» STATED EXERCISE: Reproduce the records below word for word, from the first line through the line containing "result: 7:32", with both of those lines included.

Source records
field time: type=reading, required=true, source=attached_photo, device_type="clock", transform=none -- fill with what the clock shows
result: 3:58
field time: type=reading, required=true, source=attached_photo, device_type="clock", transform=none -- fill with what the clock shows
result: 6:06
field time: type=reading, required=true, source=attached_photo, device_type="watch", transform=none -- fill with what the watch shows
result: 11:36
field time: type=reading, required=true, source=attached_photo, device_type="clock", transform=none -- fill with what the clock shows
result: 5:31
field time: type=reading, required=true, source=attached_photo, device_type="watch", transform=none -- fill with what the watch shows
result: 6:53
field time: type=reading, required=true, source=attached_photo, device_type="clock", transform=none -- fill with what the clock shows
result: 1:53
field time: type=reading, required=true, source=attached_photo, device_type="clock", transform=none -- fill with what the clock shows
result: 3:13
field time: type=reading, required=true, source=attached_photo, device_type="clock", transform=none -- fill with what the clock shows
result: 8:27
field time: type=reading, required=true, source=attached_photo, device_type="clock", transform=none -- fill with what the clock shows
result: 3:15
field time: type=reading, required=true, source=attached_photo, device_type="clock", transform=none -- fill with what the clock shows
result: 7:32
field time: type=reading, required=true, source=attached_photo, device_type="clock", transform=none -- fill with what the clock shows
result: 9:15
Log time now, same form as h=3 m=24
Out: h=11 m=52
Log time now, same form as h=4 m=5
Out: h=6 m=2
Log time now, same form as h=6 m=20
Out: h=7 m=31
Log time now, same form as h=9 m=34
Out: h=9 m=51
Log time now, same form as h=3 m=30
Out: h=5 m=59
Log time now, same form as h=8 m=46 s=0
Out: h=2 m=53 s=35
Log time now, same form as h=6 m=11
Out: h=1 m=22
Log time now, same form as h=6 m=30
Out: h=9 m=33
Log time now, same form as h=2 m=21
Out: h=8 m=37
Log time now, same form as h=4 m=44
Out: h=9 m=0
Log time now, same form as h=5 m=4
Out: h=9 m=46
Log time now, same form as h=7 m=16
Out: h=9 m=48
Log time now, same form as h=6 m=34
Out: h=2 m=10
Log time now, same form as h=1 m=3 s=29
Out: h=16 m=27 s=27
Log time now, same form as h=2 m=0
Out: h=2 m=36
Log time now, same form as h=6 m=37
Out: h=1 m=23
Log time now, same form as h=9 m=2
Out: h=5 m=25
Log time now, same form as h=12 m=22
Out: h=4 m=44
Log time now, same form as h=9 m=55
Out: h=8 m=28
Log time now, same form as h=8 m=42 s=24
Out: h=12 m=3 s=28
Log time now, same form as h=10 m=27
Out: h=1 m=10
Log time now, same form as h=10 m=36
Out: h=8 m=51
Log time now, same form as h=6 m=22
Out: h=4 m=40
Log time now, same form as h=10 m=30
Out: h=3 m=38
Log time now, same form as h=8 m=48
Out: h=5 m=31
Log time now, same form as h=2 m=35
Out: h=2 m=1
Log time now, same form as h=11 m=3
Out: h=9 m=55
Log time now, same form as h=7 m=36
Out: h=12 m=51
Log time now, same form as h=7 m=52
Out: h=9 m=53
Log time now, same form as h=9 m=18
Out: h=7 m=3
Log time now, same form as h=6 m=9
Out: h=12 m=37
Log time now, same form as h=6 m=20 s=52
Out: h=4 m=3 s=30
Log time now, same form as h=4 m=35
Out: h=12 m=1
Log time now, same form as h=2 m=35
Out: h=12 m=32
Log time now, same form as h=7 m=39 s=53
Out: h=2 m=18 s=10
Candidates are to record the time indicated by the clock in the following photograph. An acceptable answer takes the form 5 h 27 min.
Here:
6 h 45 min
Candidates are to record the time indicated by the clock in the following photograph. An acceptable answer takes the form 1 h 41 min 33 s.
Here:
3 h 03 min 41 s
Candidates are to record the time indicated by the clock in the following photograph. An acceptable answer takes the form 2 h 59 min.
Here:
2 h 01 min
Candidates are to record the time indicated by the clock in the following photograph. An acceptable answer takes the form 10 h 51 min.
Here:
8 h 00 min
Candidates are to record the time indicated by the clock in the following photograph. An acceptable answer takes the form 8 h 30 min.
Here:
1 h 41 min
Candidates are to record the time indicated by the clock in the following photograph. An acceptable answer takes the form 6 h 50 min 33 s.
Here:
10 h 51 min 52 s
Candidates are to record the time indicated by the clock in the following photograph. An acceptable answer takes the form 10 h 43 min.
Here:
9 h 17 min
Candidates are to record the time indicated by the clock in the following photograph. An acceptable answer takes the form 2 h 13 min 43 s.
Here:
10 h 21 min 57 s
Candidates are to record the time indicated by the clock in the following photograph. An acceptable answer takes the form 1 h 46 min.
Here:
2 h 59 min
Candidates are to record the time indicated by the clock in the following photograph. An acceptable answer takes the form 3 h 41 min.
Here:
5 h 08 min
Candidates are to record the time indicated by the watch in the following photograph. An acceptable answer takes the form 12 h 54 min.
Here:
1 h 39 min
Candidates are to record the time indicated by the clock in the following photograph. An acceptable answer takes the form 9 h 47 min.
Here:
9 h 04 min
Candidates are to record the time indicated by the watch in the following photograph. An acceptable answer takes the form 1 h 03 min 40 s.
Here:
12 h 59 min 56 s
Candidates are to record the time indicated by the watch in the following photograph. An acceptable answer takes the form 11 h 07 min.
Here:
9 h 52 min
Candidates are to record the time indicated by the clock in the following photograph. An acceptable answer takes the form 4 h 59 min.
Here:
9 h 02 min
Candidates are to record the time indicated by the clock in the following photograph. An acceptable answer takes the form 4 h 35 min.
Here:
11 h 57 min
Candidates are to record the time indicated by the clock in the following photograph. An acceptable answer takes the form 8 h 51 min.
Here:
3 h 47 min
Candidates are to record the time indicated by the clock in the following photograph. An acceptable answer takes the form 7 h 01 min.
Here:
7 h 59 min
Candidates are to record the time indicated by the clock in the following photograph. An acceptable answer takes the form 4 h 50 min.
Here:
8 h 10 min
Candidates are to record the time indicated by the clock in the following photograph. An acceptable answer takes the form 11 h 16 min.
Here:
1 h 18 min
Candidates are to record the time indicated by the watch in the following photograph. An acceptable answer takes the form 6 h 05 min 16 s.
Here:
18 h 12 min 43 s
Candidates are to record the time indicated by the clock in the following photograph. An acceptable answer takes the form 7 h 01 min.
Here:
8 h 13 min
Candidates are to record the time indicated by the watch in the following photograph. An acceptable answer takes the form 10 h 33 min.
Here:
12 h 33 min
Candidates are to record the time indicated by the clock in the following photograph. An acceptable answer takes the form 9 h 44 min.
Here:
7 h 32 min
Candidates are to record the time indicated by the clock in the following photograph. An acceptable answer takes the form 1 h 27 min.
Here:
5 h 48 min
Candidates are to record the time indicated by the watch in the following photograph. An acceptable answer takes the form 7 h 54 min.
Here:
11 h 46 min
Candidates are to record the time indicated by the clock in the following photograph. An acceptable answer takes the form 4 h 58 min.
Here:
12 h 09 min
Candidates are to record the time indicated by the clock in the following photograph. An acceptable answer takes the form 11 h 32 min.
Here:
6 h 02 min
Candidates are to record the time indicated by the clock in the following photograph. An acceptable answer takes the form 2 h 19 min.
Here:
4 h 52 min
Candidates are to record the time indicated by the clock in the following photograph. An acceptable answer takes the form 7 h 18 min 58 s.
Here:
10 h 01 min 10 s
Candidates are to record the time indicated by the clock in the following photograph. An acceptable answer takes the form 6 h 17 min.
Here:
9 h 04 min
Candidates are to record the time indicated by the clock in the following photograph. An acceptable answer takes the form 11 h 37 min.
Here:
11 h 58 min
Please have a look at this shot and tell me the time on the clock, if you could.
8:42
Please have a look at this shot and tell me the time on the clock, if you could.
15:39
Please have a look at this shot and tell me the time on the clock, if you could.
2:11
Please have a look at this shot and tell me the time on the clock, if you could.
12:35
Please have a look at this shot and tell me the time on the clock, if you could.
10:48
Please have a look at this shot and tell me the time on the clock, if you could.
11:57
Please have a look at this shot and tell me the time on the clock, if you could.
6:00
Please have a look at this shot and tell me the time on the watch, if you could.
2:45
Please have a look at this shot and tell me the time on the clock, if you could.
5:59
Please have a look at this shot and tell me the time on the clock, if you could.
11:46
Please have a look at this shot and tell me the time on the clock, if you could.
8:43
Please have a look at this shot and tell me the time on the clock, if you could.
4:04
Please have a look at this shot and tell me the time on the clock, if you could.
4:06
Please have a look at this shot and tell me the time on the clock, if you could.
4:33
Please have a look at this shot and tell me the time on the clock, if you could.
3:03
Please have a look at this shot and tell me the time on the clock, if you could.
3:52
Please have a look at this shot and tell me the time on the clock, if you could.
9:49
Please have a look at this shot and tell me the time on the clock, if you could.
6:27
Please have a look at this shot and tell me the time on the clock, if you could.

» RESPONSE BELOW:
field time: type=reading, required=true, source=attached_photo, device_type="clock", transform=none -- fill with what the clock shows
result: 3:58
field time: type=reading, required=true, source=attached_photo, device_type="clock", transform=none -- fill with what the clock shows
result: 6:06
field time: type=reading, required=true, source=attached_photo, device_type="watch", transform=none -- fill with what the watch shows
result: 11:36
field time: type=reading, required=true, source=attached_photo, device_type="clock", transform=none -- fill with what the clock shows
result: 5:31
field time: type=reading, required=true, source=attached_photo, device_type="watch", transform=none -- fill with what the watch shows
result: 6:53
field time: type=reading, required=true, source=attached_photo, device_type="clock", transform=none -- fill with what the clock shows
result: 1:53
field time: type=reading, required=true, source=attached_photo, device_type="clock", transform=none -- fill with what the clock shows
result: 3:13
field time: type=reading, required=true, source=attached_photo, device_type="clock", transform=none -- fill with what the clock shows
result: 8:27
field time: type=reading, required=true, source=attached_photo, device_type="clock", transform=none -- fill with what the clock shows
result: 3:15
field time: type=reading, required=true, source=attached_photo, device_type="clock", transform=none -- fill with what the clock shows
result: 7:32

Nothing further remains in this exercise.